Éclat de rire général. Si l’on en croit ce logiciel extraordinaire, Romain sera brocanteur ou pédicure-podologue. Clément sera œnologue ou guide de haute montagne. Marie sera taxidermiste ou danseuse. Pauline sera inspectrice du travail ou agent d’accueil en office de tourisme. C’est un vrai festival. On est à la maternelle et on joue au jeu des métiers. Quel dommage que la peine de mort soit abolie, sinon j’aurais voulu être bourreau avec une hache mal aiguisée ! En attendant, Léo va finir procureur, Axel acheteur dans l’industrie et Tibor monteur-dépanneur d’ascenseurs.

Petite question : vous en connaissez, vous, des enfants qui ont rêvé de devenir monteur-dépanneur d’ascenseurs, gérant d’une succursale de pompes funèbres ou agent de comptabilisation piscicole en rivière ? Vous imaginez la petite fille, toute mignonne avec ses couettes, qui arrive devant vous en sautillant et qui vous annonce direct que, plus tard, elle sera responsable logistique maritime, administrateur judiciaire ou surveillante de nuit dans une unité d’incarcération pour jeunes filles ? Moi, ça me fait peur. En plus, on ne comprend pas la moitié des intitulés. Qu’est-ce que ça fait un analyste en posture ? Et un agent de développement local ? Il est vrai qu’aujourd’hui on ne dit plus un balayeur mais un technicien de surface. On ne parle plus d’un chômeur mais d’un sans-emploi. Les clochards ont disparu, mais il y a de plus en plus de sans-abri. On ne dit plus non plus un aveugle, on dit un non-voyant. On ne devrait donc plus dire un gros connard, mais un non-pensant en surpoids. L’art d’enrober, de détourner. On nous saoule de mots, de « concepts », d’idées « neuves » et personne ne parle de l’essentiel, de ce qui nous touche tous. Certains diraient que c’est une affaire de problématique… Moi, je crois que c’est une affaire de priorités. Franchement, avec leur test foireux, si le but est de nous faire rire, c’est gagné. Pour ce qui est de nous aider, il va falloir revoir deux ou trois détails. Et dire que des gens sont payés pour développer ces « utilitaires »…

Inès ne comprend pas pourquoi on lui conseille d’être agent d’entraînement en centre équestre. Peut-être à cause de ses dents et de son rire ? Dorian est fier de s’imaginer en détective privé.
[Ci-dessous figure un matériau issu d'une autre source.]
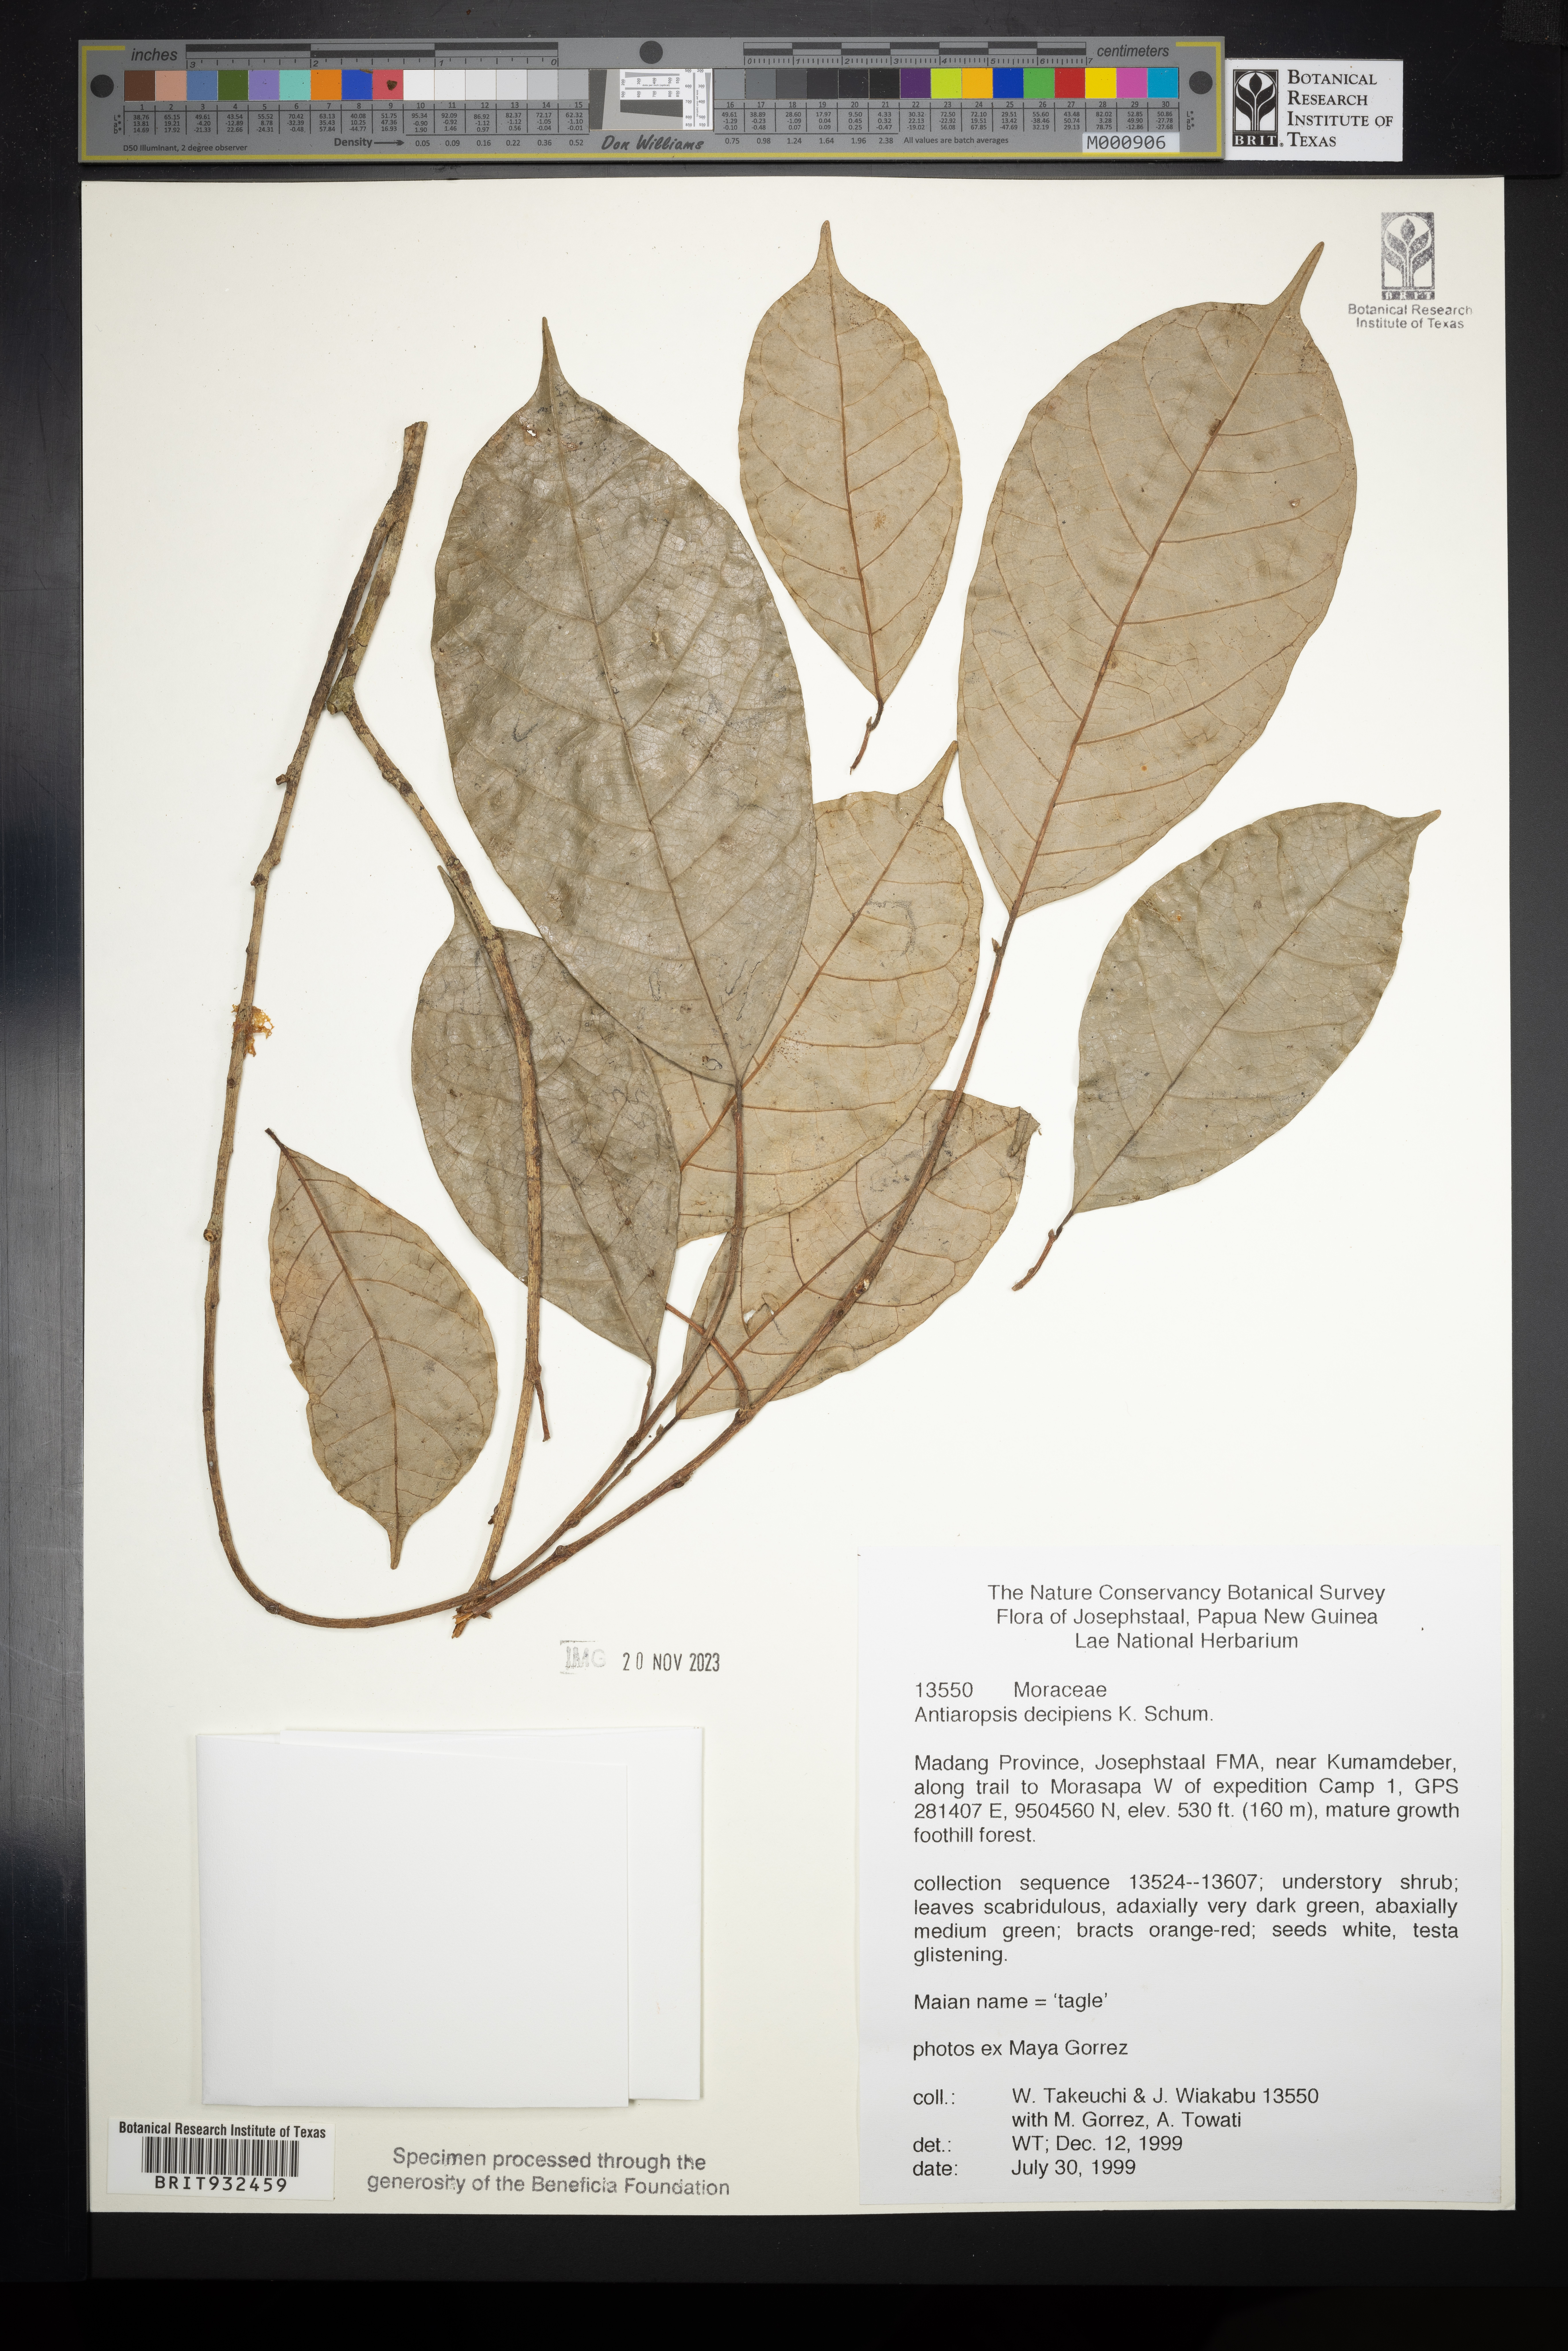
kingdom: Plantae
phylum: Tracheophyta
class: Magnoliopsida
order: Rosales
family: Moraceae
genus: Antiaropsis
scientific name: Antiaropsis
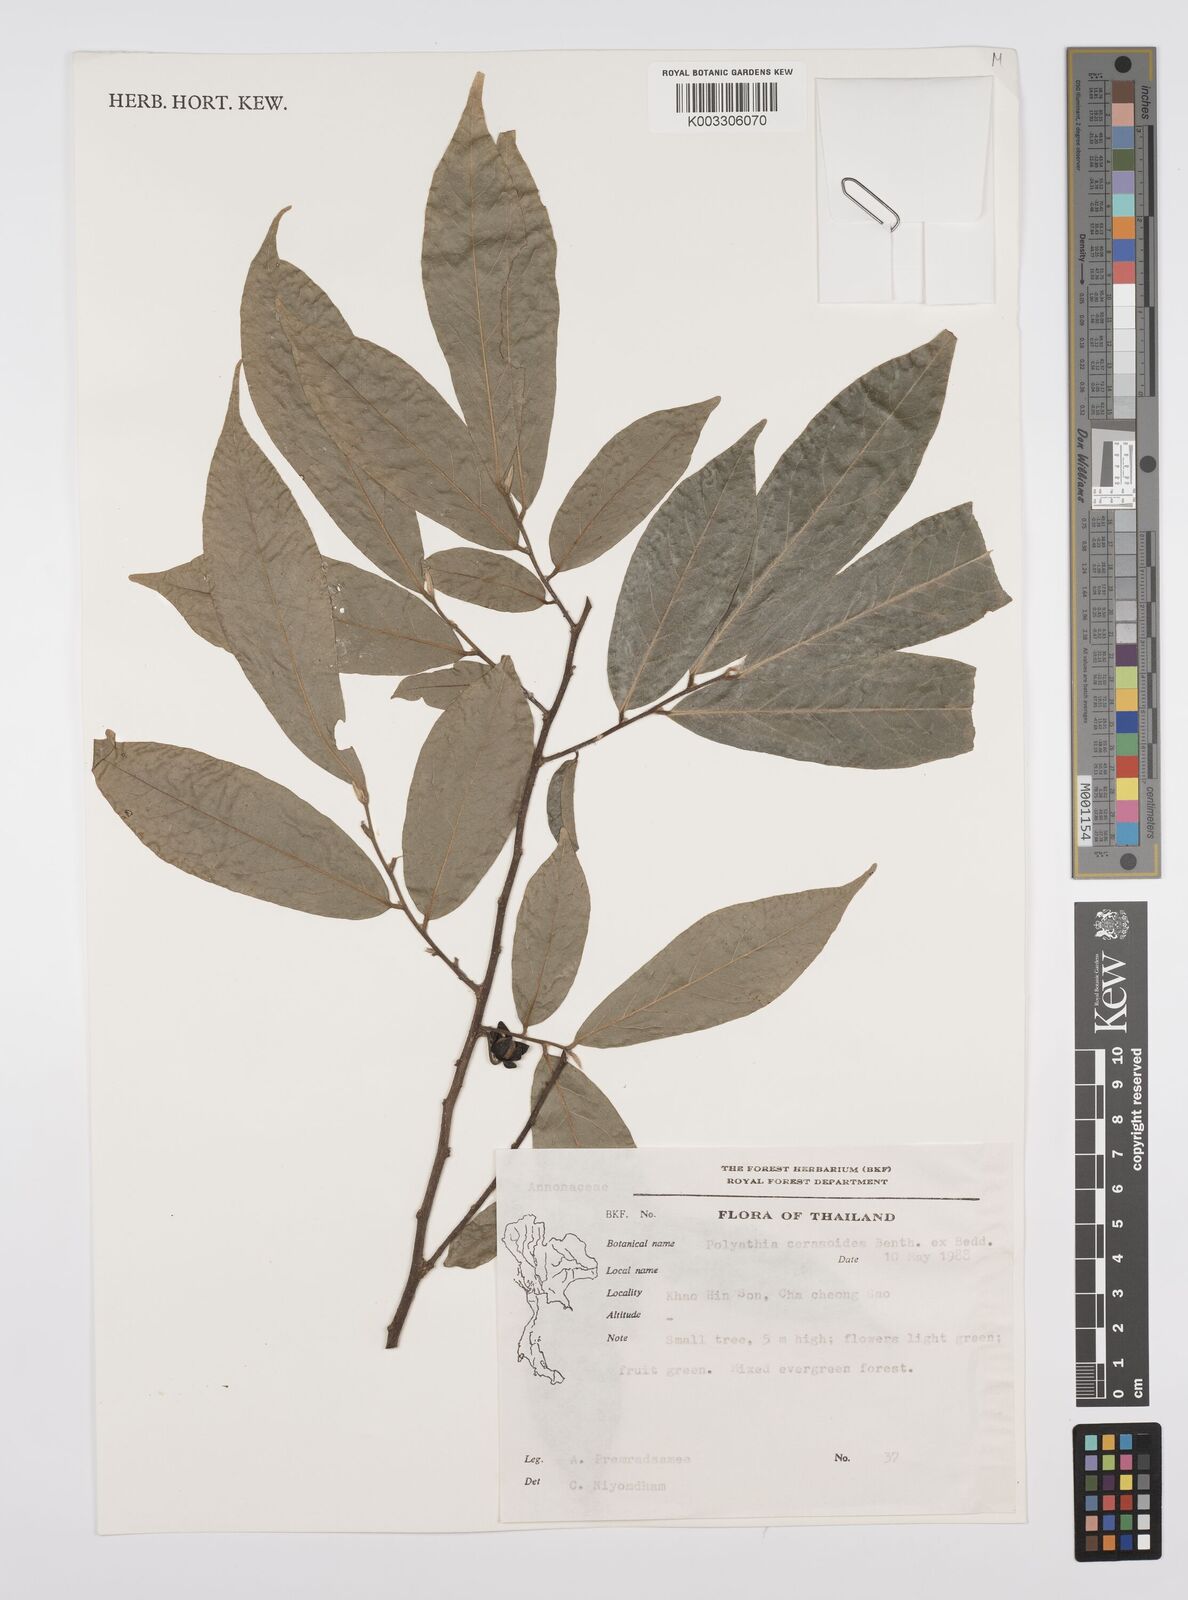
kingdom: Plantae
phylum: Tracheophyta
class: Magnoliopsida
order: Magnoliales
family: Annonaceae
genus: Hubera
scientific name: Hubera cerasoides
Je sais bien qu’il n’y a pas de sot métier, mais quand même. Ceci dit, en ce qui le concerne, le logiciel a plutôt bien fonctionné, parce que fouiner dans la vie des autres et remuer la vase lui va bien.

Léa a rigolé avec tout le monde, en évitant soigneusement de faire le test. Pour avoir un métier, il faut être vivant.